|Computer Science/Discrete Mathematics Seminar II|
|Topic:||Learning models: connections between boosting, hard-core distributions, dense models, GAN, and regularity II|
|Affiliation:||University of California, San Diego|
|Date:||Tuesday, November 14|
|Time/Room:||10:30am - 12:30pm/S-101|
A theme that cuts across many domains of computer science and mathematics is to find simple representations of complex mathematical objects such as graphs, functions, or distributions on data. These representations need to capture how the object interacts with a class of tests, and to approximately determine the outcome of these tests. For example, a scientist is trying to find a mathematical model explaining observed data about some phenomenon, such as kinds of butterflies in a forest. A minimal criterion for success is that the model should accurately predict the results of future observations. When is this possible? This general situation arises in many contexts in computer science and mathematics. In machine learning, the object might be a distribution on data points, high dimensional real vectors, and the tests might be half-spaces. The goal would be to learn a simple representation of the data that determines the probability of any half-space or possibly intersections of half spaces. In computational complexity, the object might be a Boolean function or distribution on strings, and the tests are functions of low circuit complexity. In graph theory, the object is a large graph, and the tests are the cuts In the graph; the representation should determine approximately the size of any cut. In additive combinatorics, the object might be a function or distribution over an Abelian group, and the tests might be correlations with linear functions or polynomials. This talk is to illustrate the connections between these various contexts.

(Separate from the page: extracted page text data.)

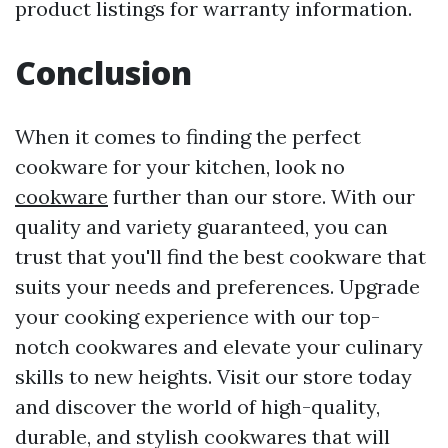
product listings for warranty information.
Conclusion
When it comes to finding the perfect
cookware for your kitchen, look no
cookware
further than our store. With our
quality and variety guaranteed, you can
trust that you'll find the best cookware that
suits your needs and preferences. Upgrade
your cooking experience with our top-
notch cookwares and elevate your culinary
skills to new heights. Visit our store today
and discover the world of high-quality,
durable, and stylish cookwares that will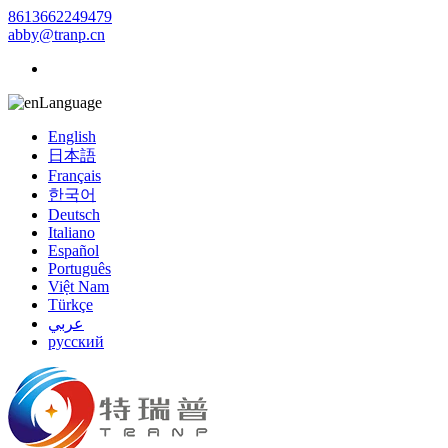
8613662249479
abby@tranp.cn
Language
English
日本語
Français
한국어
Deutsch
Italiano
Español
Português
Việt Nam
Türkçe
عربي
русский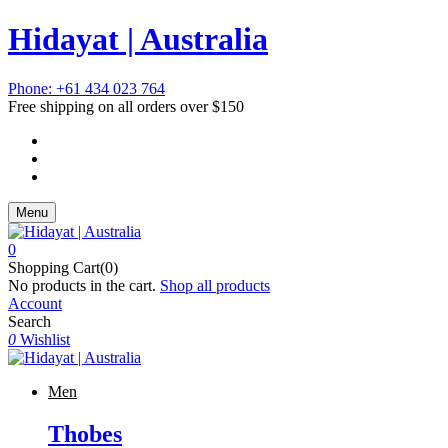
Hidayat | Australia
Phone: +61 434 023 764
Free shipping on all orders over $150
Menu
0
Shopping Cart(0)
No products in the cart.
Shop all products
Account
Search
0
Wishlist
Men
Thobes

- Boosting: From machine learning, a boosting algorithm converts a weak learner, that finds a hypothesis that has a small correlation to an unknown , to a strong learner, that finds a hypothesis agreeing with the function almost everywhere.
- Hard-core distributions: From complexity theory, a hard-core distribution lemma says that any Boolean function which cannot be computed with success more than $1-\delta$ on random inputs, has a sub-distribution of size $2 \delta$ where the function is pseudo-random.
- Dense model theorems: Initially from additive combinatorics. Dense model theorems say that any distribution either has a simple witness that it is small (has low min-entropy) or has a simple indistinguishable distribution that is large (high min-entropy).
- GAN-type algorithms: From machine learning, generative adversarial networks (GANs) are algorithms that use a distinguisher that finds differences between a target distribution and a sampling algorithm in order to refine the sampling algorithm. Algorithmic versions of dense model theorems can be viewed as analogous to GAN's in many ways, but can have stronger provable guarantees.
- Regularity lemmas: Initially from graph theory, a regularity lemma shows that an arbitrary mathematical object has a simply described approximation.